BOMBA ECOLOGICA Abbandonata nuovamente all’alba del nuovo millennio, quella che era stata la libera nave dell’accoglienza negli ultimi anni si è trasformata in un invalicabile fortino di degrado. Se qualcuno occupa questi stabili , è sicuro meno accogliente di chi l’ha preceduto, visti i mastini posizionati davanti all’ingresso. La fotografia aerea di Google segnala la presenza di attività agricole o legate alla pastorizia, in particolare all’allevamento di equini. I ricoveri abusivi di animali che nel corso degli ultimi 10 anni sono scomparsi da via Lungo Busento Oberdan, anche per effetto del progressivo processo di riqualificazione, potrebbero aver trovato sistemazione in questo luogo periferico, lontano da occhi indiscreti. L’odore di stallatico misto a quello di carne in decomposizione rende ancor più spiacevole la sosta: tutt’intorno costruzioni abusive in lamiera e muratura tirate su in totale disaccordo e spregio del paesaggio circostante.

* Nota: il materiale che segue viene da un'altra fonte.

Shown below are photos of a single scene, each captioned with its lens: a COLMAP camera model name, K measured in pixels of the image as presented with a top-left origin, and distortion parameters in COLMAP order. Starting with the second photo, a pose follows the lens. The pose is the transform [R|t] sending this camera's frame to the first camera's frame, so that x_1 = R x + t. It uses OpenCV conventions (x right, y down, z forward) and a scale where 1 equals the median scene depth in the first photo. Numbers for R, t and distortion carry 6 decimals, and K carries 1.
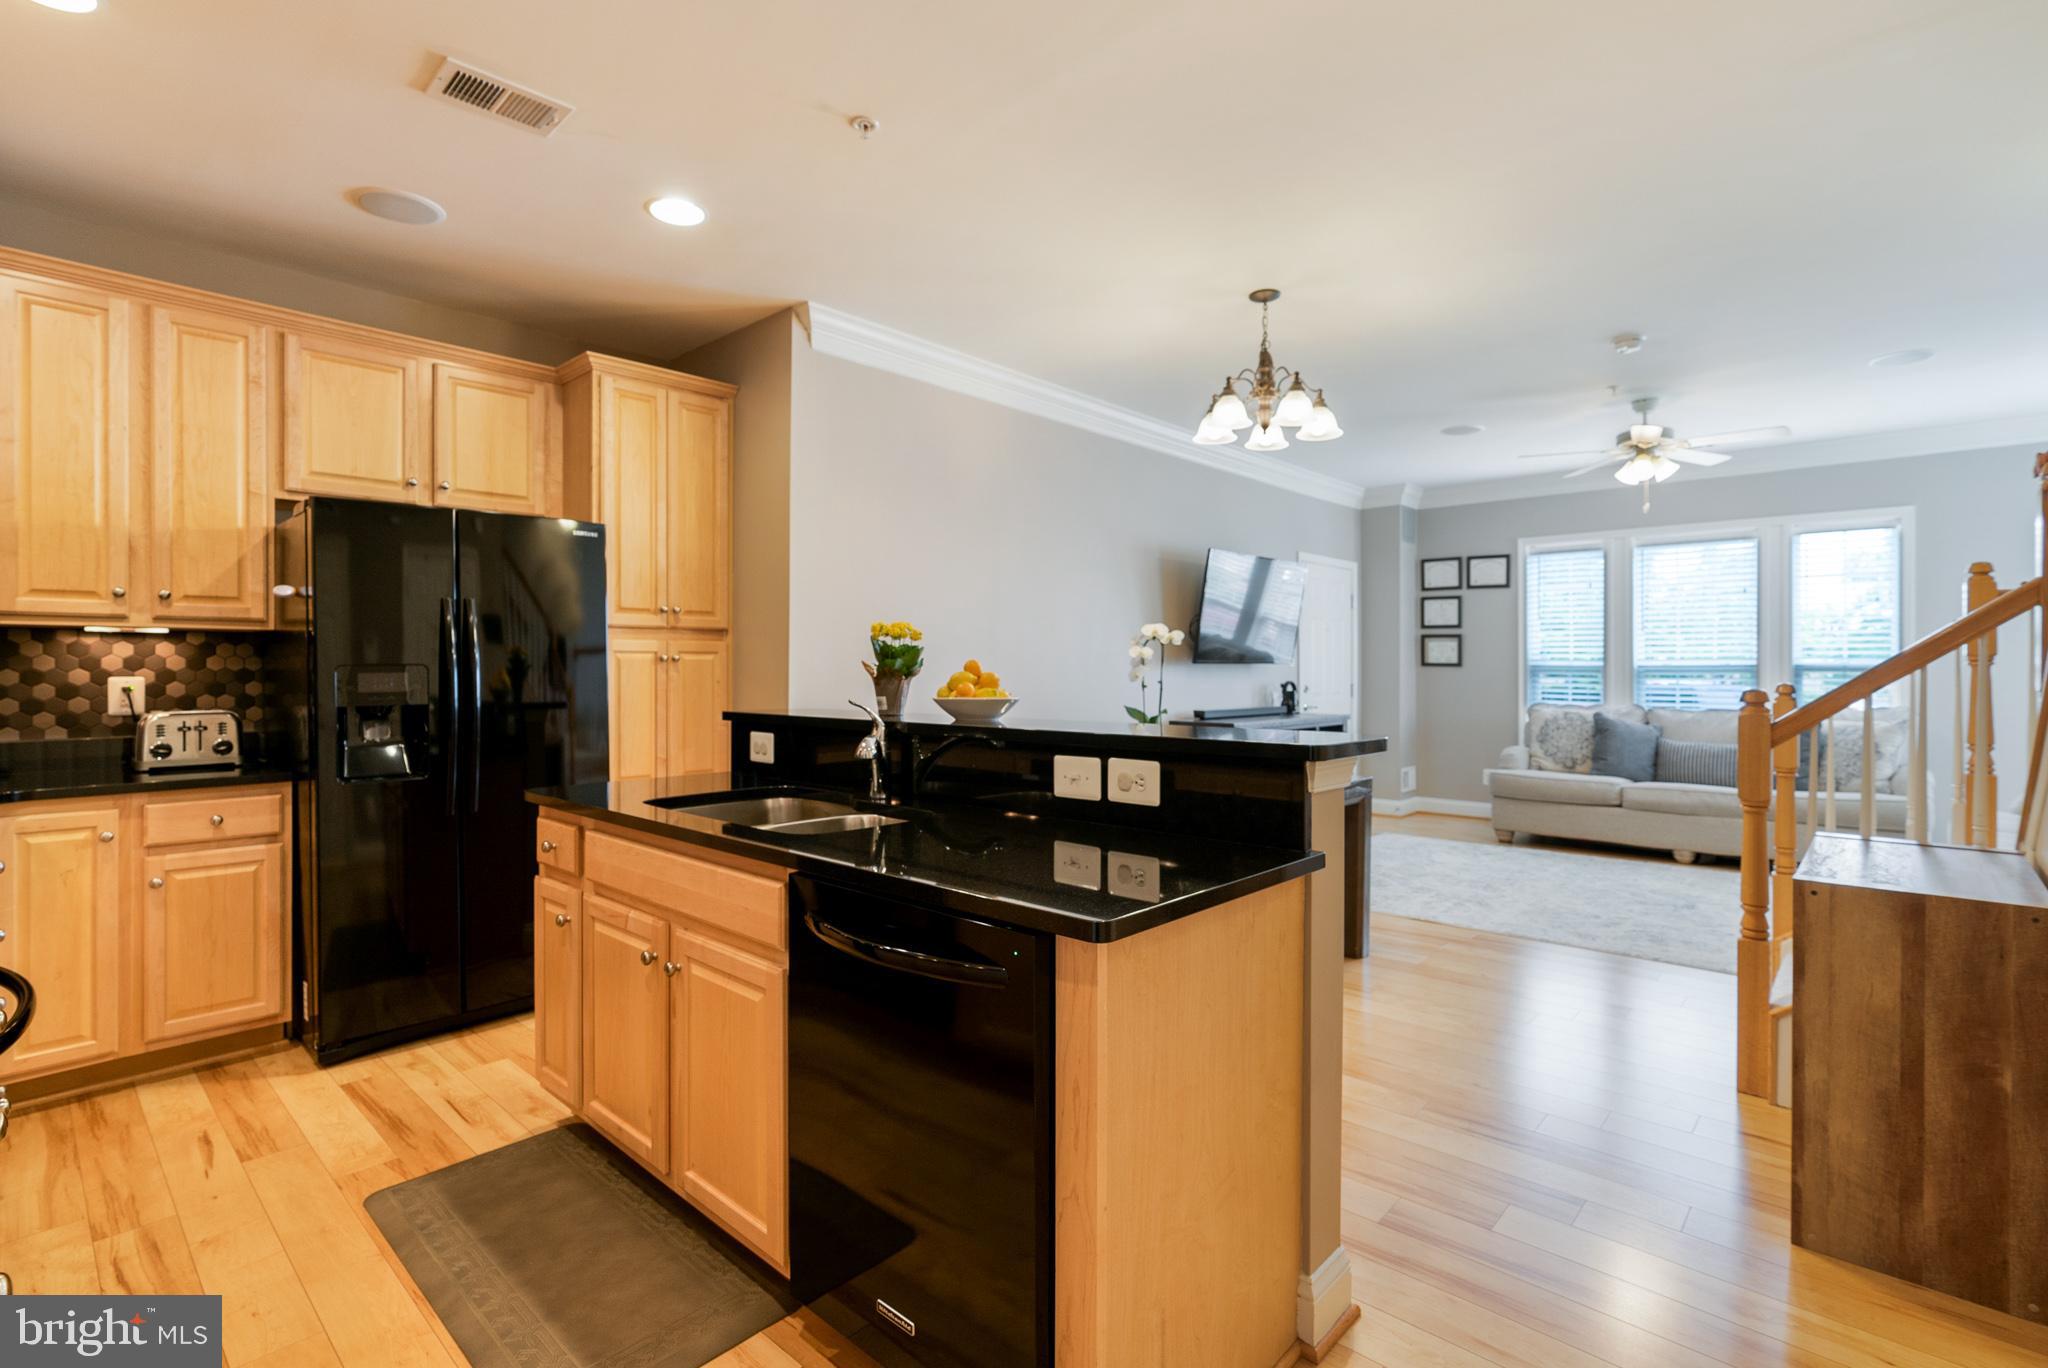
lens RADIAL K [[951.1, 0, 1003.7], [0, 951.1, 668.7], [0, 0, 1]] dist [-0.005272, 0.002510]
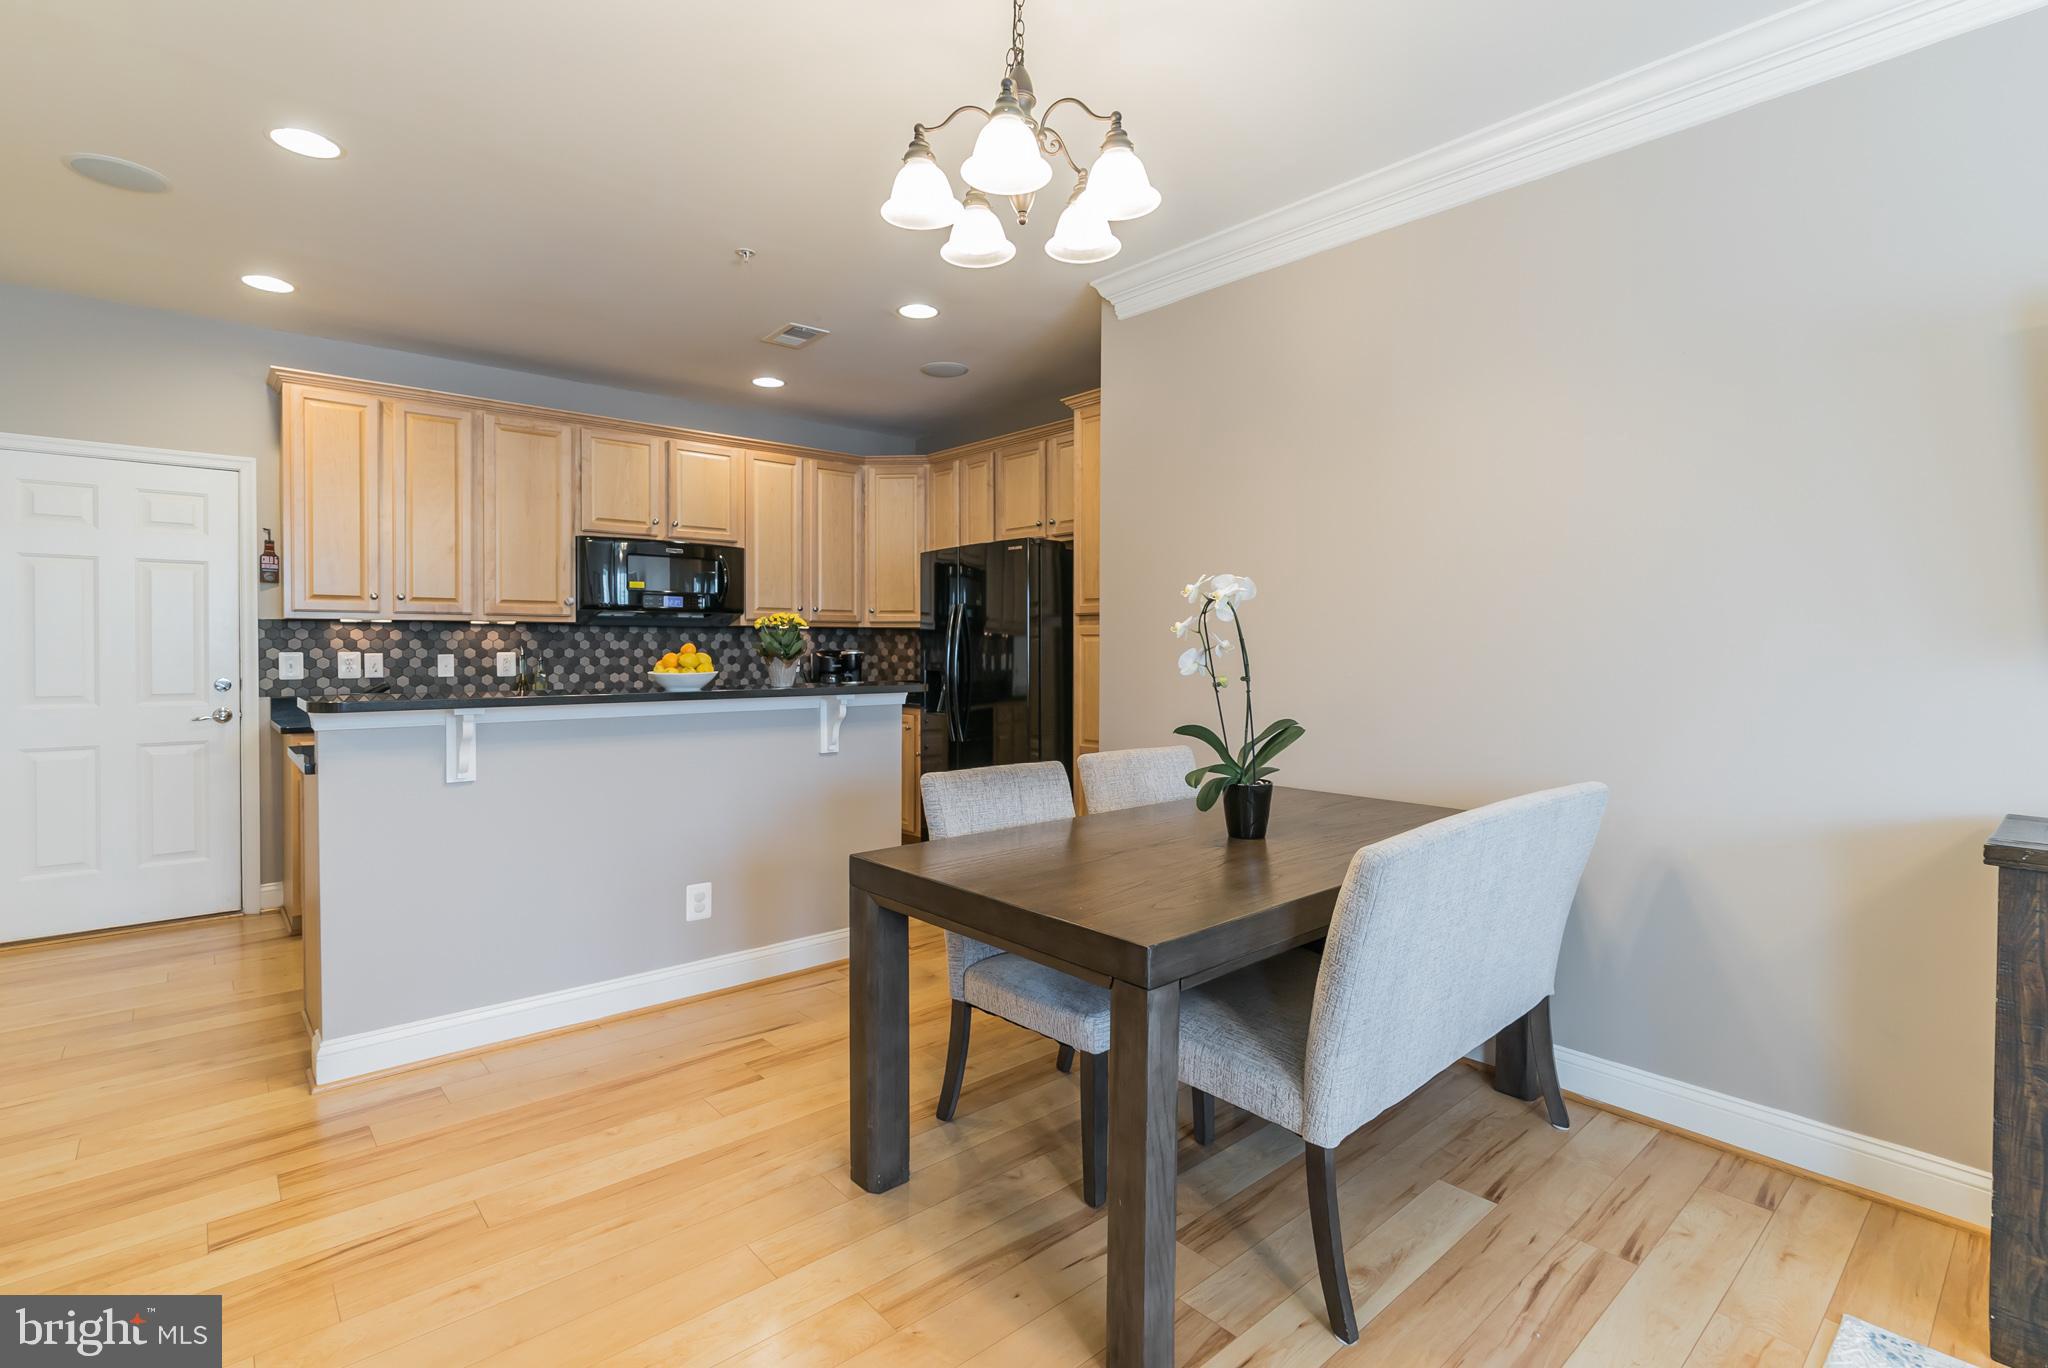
lens RADIAL K [[951.1, 0, 1053.6], [0, 951.1, 660.7], [0, 0, 1]] dist [-0.005272, 0.002510]
pose [[-0.064533, 0.017246, -0.997767, 0.455658], [-0.004332, 0.999836, 0.017562, -0.004353], [0.997906, 0.005455, -0.064448, 0.585746]]
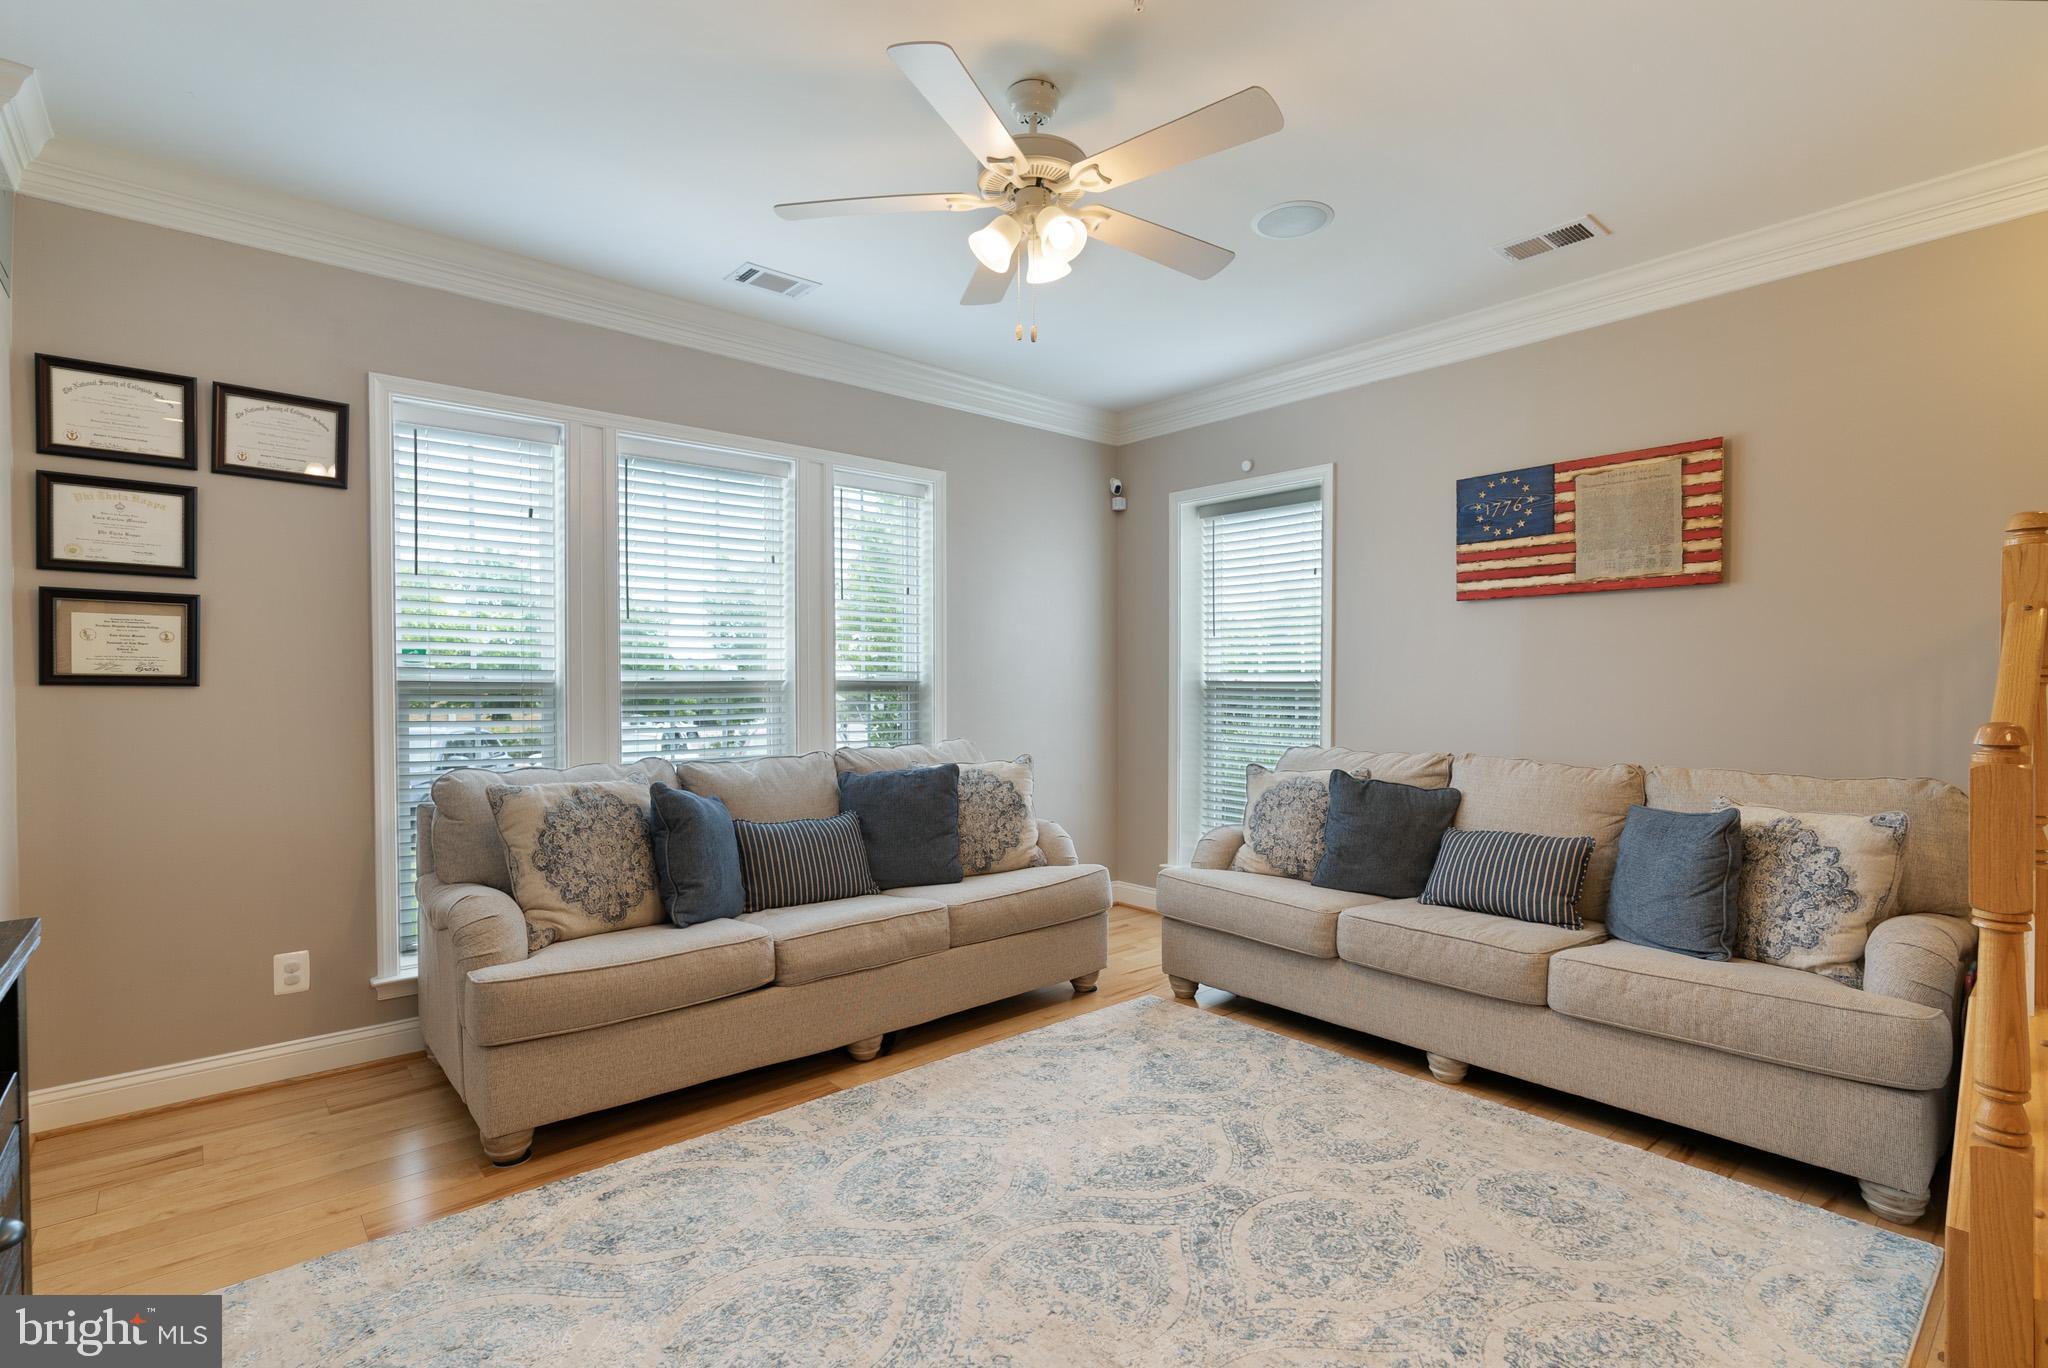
lens RADIAL K [[951.1, 0, 1024.5], [0, 951.1, 691.4], [0, 0, 1]] dist [-0.005272, 0.002510]
pose [[0.092609, -0.008824, 0.995663, 0.174438], [0.002389, 0.999960, 0.008640, -0.002871], [-0.995700, 0.001578, 0.092626, 0.742436]]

Lungo la strada un beffardo cartello “vietato gettare rifiuti” è il preludio a una vera e propria bomba ecologica che esplode poco oltre il parapetto. Quintali di spazzatura sversati dalla strada minacciano il torrente Caricchio, affluente del Crati, poco più di un rigagnolo immerso in una vegetazione rigogliosa. Poco più a valle avventurosi pescatori prelevano dalle sue acque. Guardando al florido passato di questa contrada, viene spontaneo chiedersi perché si è lasciato che l’incuria e l’abusivismo prendessero il sopravvento su quest’angolo di quiete e verde a pochi passi dalla città?